Wednesday, July 26, 2006

The Travel Experience as a Brand

The travel experience, especially via air, has some problems. I just traveled to Austin, Texas, and back on business. Here are some of the problems I incurred. Unfortunately they are not isolated, and they undermine the brand for travel as an experience.
  • Seat assignments were not as preferred, because it appears we booked too early?
  • The wait for a cab in Austin was interminable, not because there weren’t any cabs but because of the process of calling them up one at a time, while they moved at a "crawl," with a line of 20 or 30 people all standing in 100-degree heat.
  • I thought the unusual and less-than-aesthetically-pleasing entrance to Austin must have been a cabbie shortcut, but it wasn’t much better on the return. Durham is worried about wayfinding, but we’re not alone.
  • Upon arrival at the hotel with a very courteous cabbie, we learned he didn’t take credit cards. We came up with cash and asked for a receipt but learned later it was blank… this is a loophole for fraud.
  • During the commotion, the bell staff had unloaded the trunk and immediately called me over to the stand. After the cab had left, I learned they had not unloaded a shoulder pack with my keys, my electronics and charger cables, etc.

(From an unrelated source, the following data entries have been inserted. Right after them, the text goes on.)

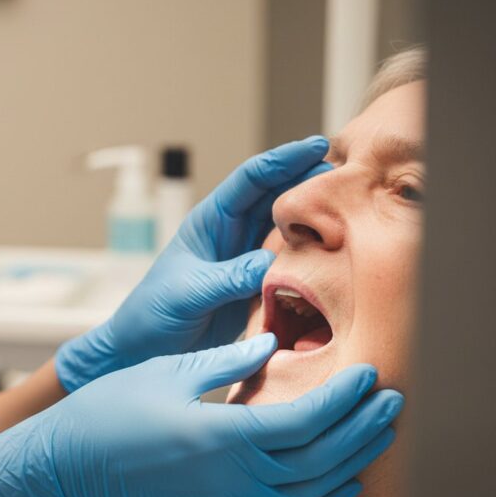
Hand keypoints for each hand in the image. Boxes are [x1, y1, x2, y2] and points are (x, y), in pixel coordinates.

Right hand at [0, 334, 402, 496]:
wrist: (73, 462)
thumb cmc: (112, 409)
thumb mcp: (170, 372)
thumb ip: (227, 360)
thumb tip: (271, 343)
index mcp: (222, 432)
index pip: (303, 419)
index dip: (342, 398)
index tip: (368, 373)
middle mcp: (232, 473)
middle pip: (317, 459)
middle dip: (361, 430)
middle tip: (392, 401)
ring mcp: (226, 496)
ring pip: (308, 490)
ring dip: (351, 464)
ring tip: (377, 436)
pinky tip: (339, 482)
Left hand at [55, 136, 331, 391]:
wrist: (145, 349)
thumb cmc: (153, 313)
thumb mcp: (188, 292)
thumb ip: (227, 277)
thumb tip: (269, 263)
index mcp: (210, 221)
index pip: (250, 179)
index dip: (283, 160)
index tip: (316, 146)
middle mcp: (232, 234)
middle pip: (276, 196)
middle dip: (309, 182)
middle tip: (347, 179)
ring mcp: (246, 259)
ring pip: (287, 228)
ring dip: (314, 219)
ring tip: (350, 213)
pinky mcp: (256, 286)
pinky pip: (289, 263)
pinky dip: (312, 256)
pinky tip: (335, 254)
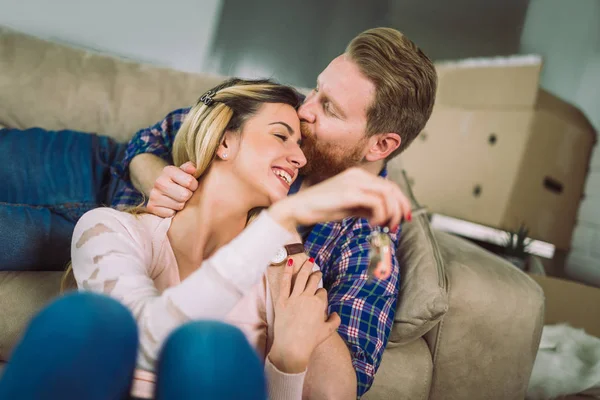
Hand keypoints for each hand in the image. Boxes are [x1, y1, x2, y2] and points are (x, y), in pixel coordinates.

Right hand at [147, 162, 197, 216]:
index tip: (191, 186)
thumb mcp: (185, 172)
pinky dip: (173, 212)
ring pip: (179, 206)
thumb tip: (192, 169)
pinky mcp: (151, 207)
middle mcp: (159, 182)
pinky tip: (170, 206)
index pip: (189, 182)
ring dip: (181, 205)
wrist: (162, 189)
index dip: (194, 185)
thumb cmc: (179, 180)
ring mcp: (153, 195)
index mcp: (168, 170)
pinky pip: (170, 214)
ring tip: (178, 199)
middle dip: (188, 196)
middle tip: (185, 194)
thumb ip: (190, 168)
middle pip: (185, 195)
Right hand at [268, 167, 411, 232]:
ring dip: (391, 213)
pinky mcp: (349, 192)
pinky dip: (380, 215)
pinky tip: (371, 224)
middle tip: (397, 225)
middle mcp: (358, 175)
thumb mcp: (349, 207)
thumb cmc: (321, 208)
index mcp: (358, 176)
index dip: (400, 202)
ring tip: (383, 226)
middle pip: (392, 188)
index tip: (402, 218)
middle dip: (400, 208)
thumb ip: (366, 207)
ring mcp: (354, 182)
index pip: (389, 185)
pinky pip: (377, 202)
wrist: (298, 208)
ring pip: (387, 195)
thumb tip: (384, 215)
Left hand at [268, 258, 339, 373]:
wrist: (292, 348)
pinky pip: (285, 282)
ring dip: (306, 267)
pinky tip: (290, 262)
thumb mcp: (327, 331)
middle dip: (316, 275)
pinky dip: (288, 271)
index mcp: (319, 304)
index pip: (322, 292)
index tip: (320, 295)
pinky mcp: (282, 300)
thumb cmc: (310, 341)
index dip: (322, 293)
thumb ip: (335, 321)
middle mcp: (307, 297)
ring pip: (301, 278)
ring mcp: (294, 298)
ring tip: (309, 260)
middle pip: (313, 281)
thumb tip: (336, 314)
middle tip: (317, 271)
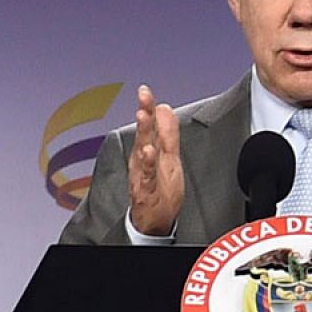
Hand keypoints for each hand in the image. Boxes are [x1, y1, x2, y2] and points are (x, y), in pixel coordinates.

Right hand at [127, 84, 183, 235]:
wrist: (154, 221)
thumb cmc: (160, 189)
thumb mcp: (168, 156)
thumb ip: (167, 132)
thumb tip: (166, 108)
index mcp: (148, 150)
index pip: (149, 125)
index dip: (148, 107)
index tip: (145, 90)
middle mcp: (143, 160)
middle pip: (144, 133)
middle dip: (143, 113)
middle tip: (143, 96)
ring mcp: (143, 174)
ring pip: (143, 150)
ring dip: (143, 132)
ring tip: (143, 115)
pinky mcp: (147, 190)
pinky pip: (147, 175)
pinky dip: (147, 163)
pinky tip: (148, 151)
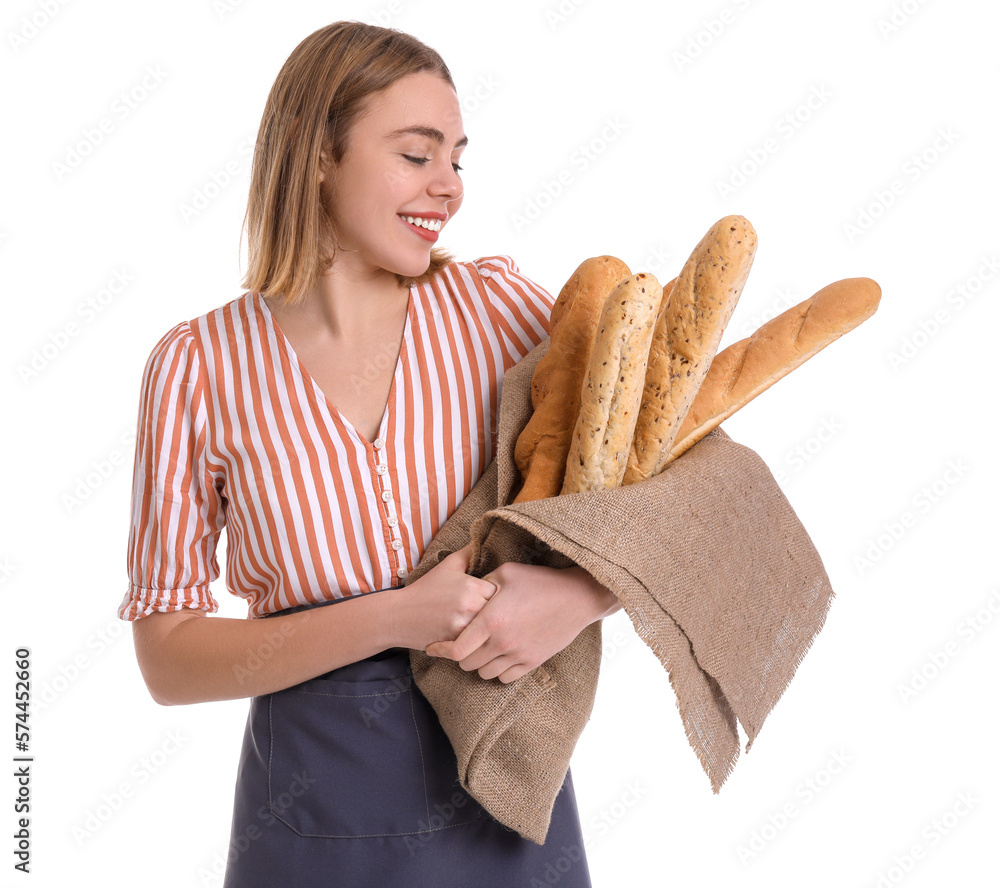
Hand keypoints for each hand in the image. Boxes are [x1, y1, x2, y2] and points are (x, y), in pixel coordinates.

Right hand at [387, 543, 498, 650]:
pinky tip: (469, 638)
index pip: (501, 593)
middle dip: (493, 614)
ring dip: (486, 630)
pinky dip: (476, 643)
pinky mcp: (458, 644)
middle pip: (498, 613)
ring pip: (490, 631)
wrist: (399, 615)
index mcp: (473, 587)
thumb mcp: (448, 565)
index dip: (495, 596)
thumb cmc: (425, 589)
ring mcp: (465, 627)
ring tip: (479, 626)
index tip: (486, 598)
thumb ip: (469, 553)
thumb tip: (485, 541)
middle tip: (484, 613)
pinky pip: (477, 644)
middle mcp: (472, 607)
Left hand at [424, 562, 618, 683]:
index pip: (456, 648)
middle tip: (460, 642)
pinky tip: (498, 655)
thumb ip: (482, 584)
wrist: (577, 597)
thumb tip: (467, 592)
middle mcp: (502, 642)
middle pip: (467, 663)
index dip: (440, 650)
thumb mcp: (506, 572)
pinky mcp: (533, 662)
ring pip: (485, 673)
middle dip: (459, 654)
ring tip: (480, 648)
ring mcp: (519, 654)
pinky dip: (497, 670)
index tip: (433, 647)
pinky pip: (505, 678)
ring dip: (478, 663)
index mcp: (492, 620)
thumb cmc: (540, 580)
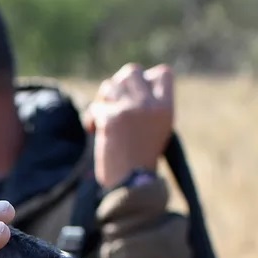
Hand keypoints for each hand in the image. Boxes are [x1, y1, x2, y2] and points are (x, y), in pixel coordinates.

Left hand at [83, 63, 174, 188]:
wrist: (132, 185)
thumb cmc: (142, 161)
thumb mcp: (158, 129)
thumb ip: (150, 106)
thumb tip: (128, 84)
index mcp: (166, 107)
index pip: (162, 73)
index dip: (147, 79)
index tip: (137, 96)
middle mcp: (151, 104)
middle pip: (131, 72)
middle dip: (119, 85)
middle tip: (115, 105)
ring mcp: (131, 109)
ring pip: (110, 85)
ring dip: (103, 100)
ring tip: (104, 118)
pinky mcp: (112, 118)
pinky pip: (96, 107)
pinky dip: (91, 118)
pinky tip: (93, 129)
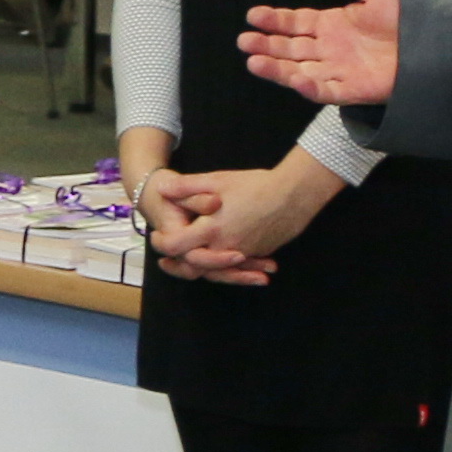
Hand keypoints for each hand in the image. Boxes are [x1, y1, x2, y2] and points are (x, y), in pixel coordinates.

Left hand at [144, 162, 322, 285]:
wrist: (294, 195)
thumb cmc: (255, 185)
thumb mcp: (217, 180)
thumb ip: (187, 187)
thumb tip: (162, 189)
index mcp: (211, 229)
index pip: (177, 246)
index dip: (162, 243)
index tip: (157, 237)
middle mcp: (225, 247)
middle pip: (193, 265)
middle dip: (177, 264)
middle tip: (165, 259)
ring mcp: (242, 254)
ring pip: (215, 271)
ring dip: (199, 269)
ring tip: (186, 263)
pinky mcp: (255, 254)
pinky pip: (235, 268)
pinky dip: (223, 269)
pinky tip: (217, 263)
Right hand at [241, 0, 401, 109]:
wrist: (432, 44)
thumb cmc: (406, 18)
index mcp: (331, 25)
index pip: (295, 23)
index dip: (274, 20)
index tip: (253, 16)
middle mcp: (329, 49)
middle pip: (290, 49)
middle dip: (266, 45)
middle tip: (244, 41)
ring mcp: (338, 70)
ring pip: (299, 70)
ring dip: (276, 68)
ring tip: (253, 62)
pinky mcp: (352, 89)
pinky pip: (326, 90)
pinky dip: (309, 87)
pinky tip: (294, 78)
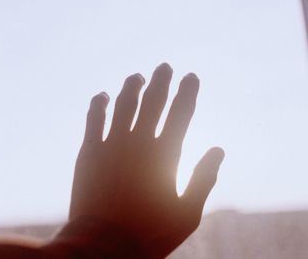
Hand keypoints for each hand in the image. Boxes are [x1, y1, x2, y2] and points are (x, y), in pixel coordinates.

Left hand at [69, 63, 223, 257]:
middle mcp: (138, 143)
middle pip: (152, 101)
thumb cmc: (149, 233)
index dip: (187, 91)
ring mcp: (111, 145)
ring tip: (137, 76)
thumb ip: (204, 178)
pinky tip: (104, 96)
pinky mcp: (89, 152)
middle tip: (164, 66)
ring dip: (131, 86)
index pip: (181, 112)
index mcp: (165, 155)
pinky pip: (94, 118)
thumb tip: (219, 149)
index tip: (191, 76)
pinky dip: (100, 103)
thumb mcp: (187, 213)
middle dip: (161, 80)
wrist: (101, 246)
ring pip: (123, 104)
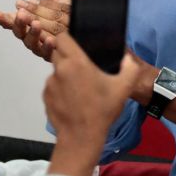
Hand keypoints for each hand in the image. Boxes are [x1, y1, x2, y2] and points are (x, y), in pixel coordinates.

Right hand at [0, 0, 71, 60]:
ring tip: (36, 23)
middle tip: (20, 13)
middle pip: (19, 32)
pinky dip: (47, 46)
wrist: (86, 28)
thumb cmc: (68, 14)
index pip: (13, 21)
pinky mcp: (53, 54)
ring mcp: (41, 46)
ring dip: (32, 32)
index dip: (4, 18)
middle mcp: (32, 35)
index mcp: (29, 23)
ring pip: (32, 42)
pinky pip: (48, 52)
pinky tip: (51, 39)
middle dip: (18, 23)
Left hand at [44, 32, 140, 175]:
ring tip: (80, 88)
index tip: (78, 45)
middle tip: (83, 67)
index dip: (69, 38)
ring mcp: (49, 84)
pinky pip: (53, 86)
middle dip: (68, 55)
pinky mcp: (45, 97)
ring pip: (56, 70)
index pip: (63, 37)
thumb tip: (127, 58)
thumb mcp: (124, 88)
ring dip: (65, 73)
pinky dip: (60, 88)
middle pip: (58, 52)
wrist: (81, 137)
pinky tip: (72, 99)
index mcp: (76, 62)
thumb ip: (130, 68)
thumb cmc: (102, 110)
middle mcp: (59, 69)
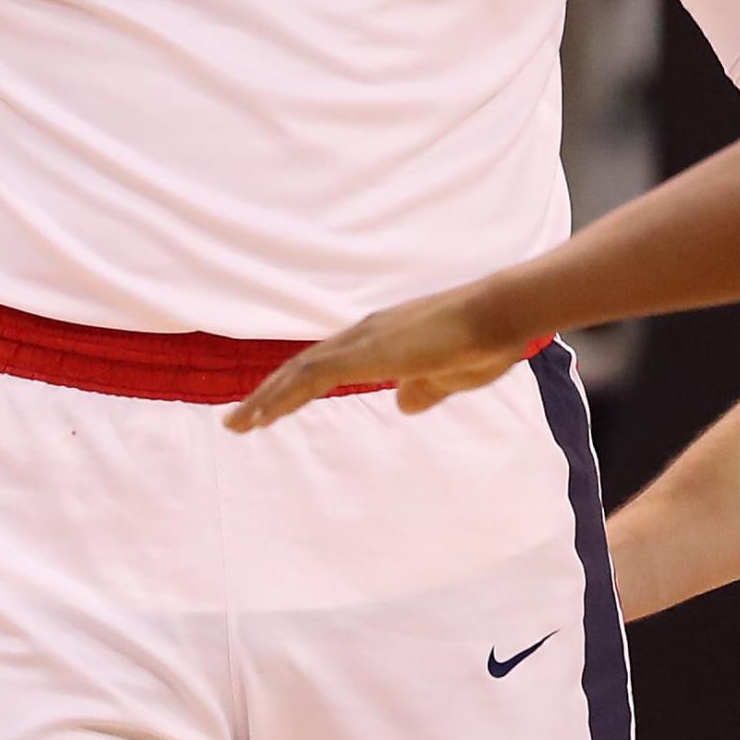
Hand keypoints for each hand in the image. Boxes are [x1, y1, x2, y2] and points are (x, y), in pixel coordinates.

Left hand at [224, 288, 529, 431]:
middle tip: (239, 420)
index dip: (295, 388)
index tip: (271, 410)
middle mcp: (364, 334)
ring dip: (268, 397)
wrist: (499, 316)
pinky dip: (286, 395)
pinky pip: (315, 376)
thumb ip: (424, 388)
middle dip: (270, 394)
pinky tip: (266, 415)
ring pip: (301, 370)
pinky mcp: (368, 351)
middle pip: (304, 365)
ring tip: (240, 424)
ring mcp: (363, 339)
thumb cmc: (482, 342)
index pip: (326, 365)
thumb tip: (404, 402)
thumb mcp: (447, 377)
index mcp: (381, 340)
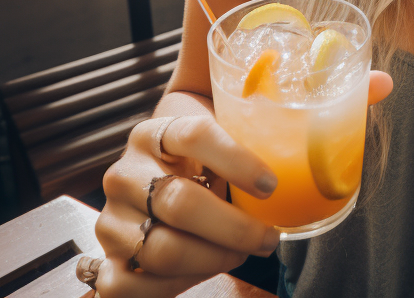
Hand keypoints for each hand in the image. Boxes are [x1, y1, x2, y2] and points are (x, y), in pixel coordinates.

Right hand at [94, 114, 280, 295]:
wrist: (159, 168)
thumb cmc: (201, 155)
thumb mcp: (220, 134)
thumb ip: (251, 135)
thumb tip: (307, 154)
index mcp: (156, 131)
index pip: (195, 135)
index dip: (237, 160)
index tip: (271, 185)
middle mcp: (126, 171)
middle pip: (179, 202)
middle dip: (233, 228)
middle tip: (267, 237)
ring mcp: (112, 216)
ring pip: (161, 249)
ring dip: (212, 259)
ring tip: (241, 253)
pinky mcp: (106, 256)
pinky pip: (128, 286)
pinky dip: (173, 287)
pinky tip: (204, 271)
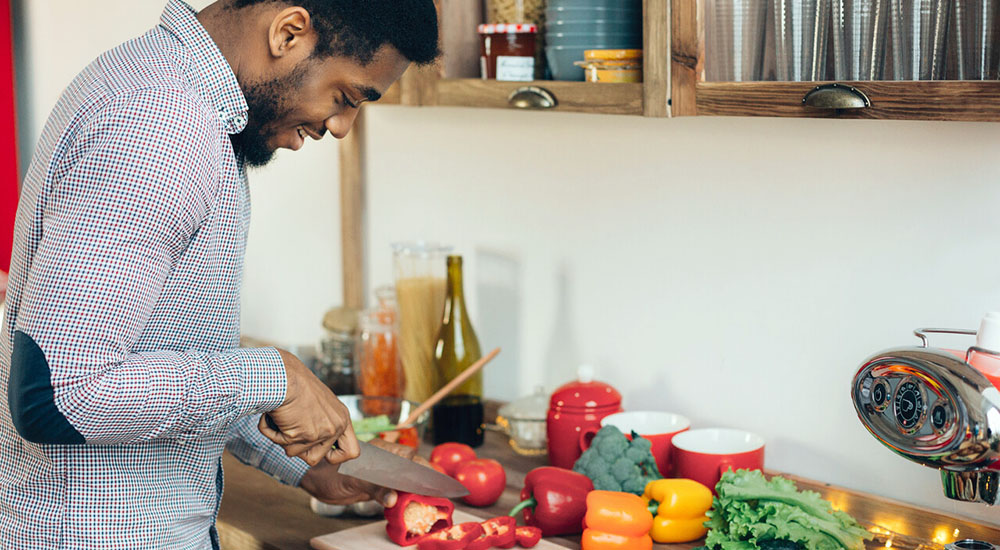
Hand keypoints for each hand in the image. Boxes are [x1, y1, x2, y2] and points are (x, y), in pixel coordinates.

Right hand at [258, 348, 359, 466]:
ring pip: (295, 453)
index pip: (352, 451)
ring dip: (282, 437)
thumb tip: (313, 443)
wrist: (283, 374)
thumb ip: (321, 421)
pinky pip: (280, 443)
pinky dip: (270, 431)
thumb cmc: (295, 382)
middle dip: (298, 448)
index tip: (323, 454)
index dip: (336, 457)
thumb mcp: (318, 402)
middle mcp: (336, 426)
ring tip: (282, 416)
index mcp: (342, 418)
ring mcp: (321, 432)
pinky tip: (273, 415)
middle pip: (316, 458)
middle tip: (291, 428)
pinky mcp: (304, 435)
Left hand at [300, 439, 428, 505]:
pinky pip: (394, 490)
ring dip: (413, 489)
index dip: (422, 467)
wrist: (315, 480)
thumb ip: (374, 487)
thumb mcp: (353, 480)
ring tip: (424, 501)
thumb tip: (393, 498)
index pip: (408, 457)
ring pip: (404, 479)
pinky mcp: (376, 486)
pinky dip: (402, 498)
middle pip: (410, 468)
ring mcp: (380, 473)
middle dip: (422, 479)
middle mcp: (383, 460)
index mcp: (381, 451)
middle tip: (433, 493)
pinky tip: (407, 505)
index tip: (433, 480)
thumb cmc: (330, 473)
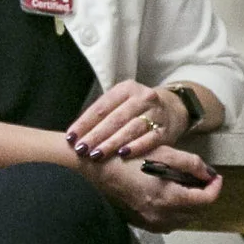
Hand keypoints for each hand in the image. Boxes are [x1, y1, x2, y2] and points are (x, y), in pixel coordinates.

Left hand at [67, 81, 183, 163]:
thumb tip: (74, 136)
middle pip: (115, 118)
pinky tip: (123, 155)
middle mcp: (142, 97)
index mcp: (126, 89)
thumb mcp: (120, 104)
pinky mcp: (165, 130)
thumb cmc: (137, 110)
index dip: (84, 123)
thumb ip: (100, 116)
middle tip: (81, 150)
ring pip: (131, 128)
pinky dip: (136, 147)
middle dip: (96, 135)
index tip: (71, 138)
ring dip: (112, 143)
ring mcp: (156, 113)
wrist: (173, 109)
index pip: (101, 107)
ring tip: (97, 154)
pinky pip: (150, 139)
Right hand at [88, 144, 220, 231]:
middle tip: (201, 179)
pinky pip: (168, 223)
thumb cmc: (128, 156)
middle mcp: (161, 215)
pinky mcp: (142, 224)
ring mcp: (151, 222)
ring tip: (185, 186)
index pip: (205, 200)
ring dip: (190, 205)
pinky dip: (176, 212)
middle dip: (204, 196)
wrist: (97, 169)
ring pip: (184, 220)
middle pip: (197, 212)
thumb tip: (209, 174)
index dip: (215, 188)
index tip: (216, 177)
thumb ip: (190, 164)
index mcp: (168, 197)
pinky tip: (169, 196)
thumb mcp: (163, 153)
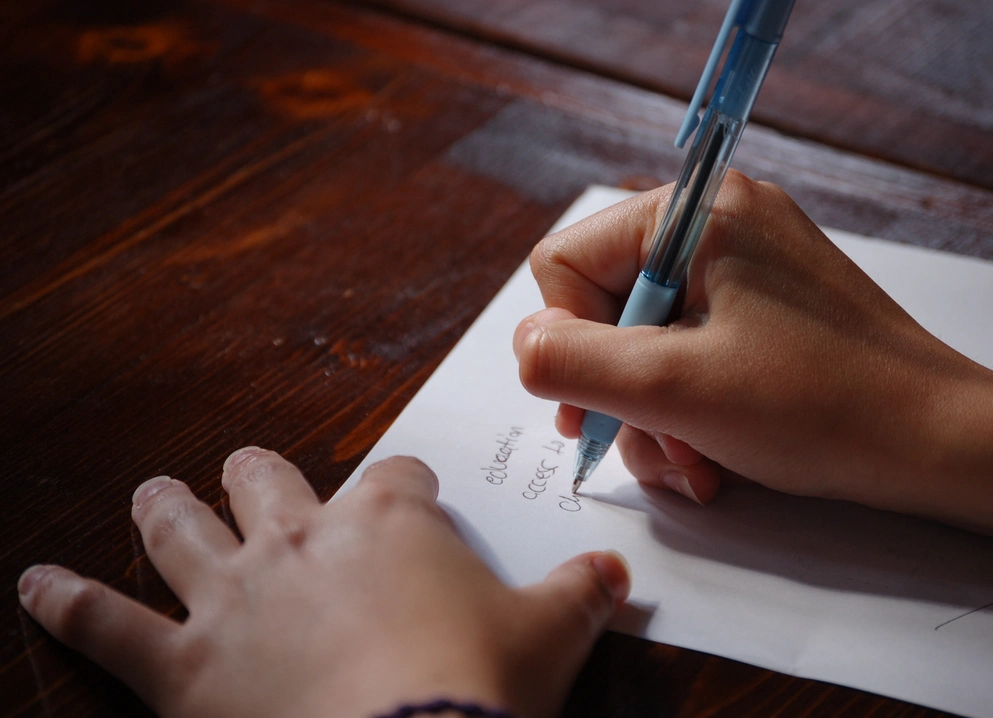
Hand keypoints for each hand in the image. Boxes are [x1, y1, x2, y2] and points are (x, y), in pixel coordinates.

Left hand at [18, 450, 630, 717]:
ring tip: (151, 493)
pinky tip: (37, 586)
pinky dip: (67, 604)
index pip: (398, 477)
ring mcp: (235, 594)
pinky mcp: (182, 664)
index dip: (406, 484)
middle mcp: (302, 538)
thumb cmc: (477, 687)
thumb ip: (582, 595)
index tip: (411, 495)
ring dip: (164, 509)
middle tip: (252, 471)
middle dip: (260, 471)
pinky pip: (107, 624)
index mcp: (389, 523)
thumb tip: (615, 577)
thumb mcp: (549, 637)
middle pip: (269, 475)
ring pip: (180, 528)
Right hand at [514, 173, 992, 555]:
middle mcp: (716, 226)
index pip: (565, 263)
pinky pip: (689, 353)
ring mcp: (743, 269)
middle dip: (619, 392)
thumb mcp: (672, 386)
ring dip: (653, 416)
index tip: (596, 405)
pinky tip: (712, 457)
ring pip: (644, 342)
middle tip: (647, 446)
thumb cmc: (819, 405)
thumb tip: (525, 348)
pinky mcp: (762, 311)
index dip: (568, 341)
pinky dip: (688, 410)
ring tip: (693, 465)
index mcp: (694, 213)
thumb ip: (572, 360)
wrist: (936, 442)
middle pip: (605, 309)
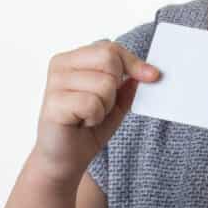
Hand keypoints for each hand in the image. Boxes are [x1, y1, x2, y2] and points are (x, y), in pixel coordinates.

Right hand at [32, 39, 160, 185]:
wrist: (65, 159)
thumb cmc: (87, 128)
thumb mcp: (116, 103)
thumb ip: (129, 84)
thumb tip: (148, 71)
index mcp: (73, 59)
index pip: (110, 48)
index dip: (134, 62)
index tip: (153, 76)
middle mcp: (60, 65)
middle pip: (109, 60)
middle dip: (115, 87)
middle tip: (102, 105)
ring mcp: (54, 83)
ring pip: (104, 84)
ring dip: (105, 106)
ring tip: (89, 116)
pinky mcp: (53, 103)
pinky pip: (92, 103)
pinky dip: (95, 117)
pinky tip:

Fortunately, it occurred to me that it was missing right after checkin.
  • The first person I tried to explain it to at the bell stand was too busy to focus. We called the cab company and got nothing but a rude reaction from several dispatchers, all of whom explained that the company didn’t know which cabs were out on service and not all of them (and none of the ones serving the airport) had radios.
  • Finally one of the bell staff who had made the mistake took up our plea and went down to check the security tapes, only to find they didn’t capture either the cab number or whether the missing piece had or had not been unloaded.
  • The good news is that two and a half hours later, the cab returned, and the driver returned my pack. Good guy, and I was sure to commend him to the dispatch company and the security and bell staff at the hotel.
  • On the way out, the airport HVAC wasn’t working well in Austin. We were able to change our seat assignments at self-checkin but were not able to get seats at all in DFW for RDU. When we arrived in DFW, the terminal for departure was on the opposite side of the airport with only 15 minutes to make the trip.
  • We got there on time… got a person to switch so the seats worked… but then sat on the tarmac in a sweltering plane for two and a half hours while a mechanic worked on the hatches in the rear.
A lot went right on this trip. Austin has done a lot to rejuvenate its downtown without making it generic and fueling a very active street music scene with good restaurants, etc. The conference was exceptional. The hotel was outstanding.

But we need to do a lot to improve overall travel experience.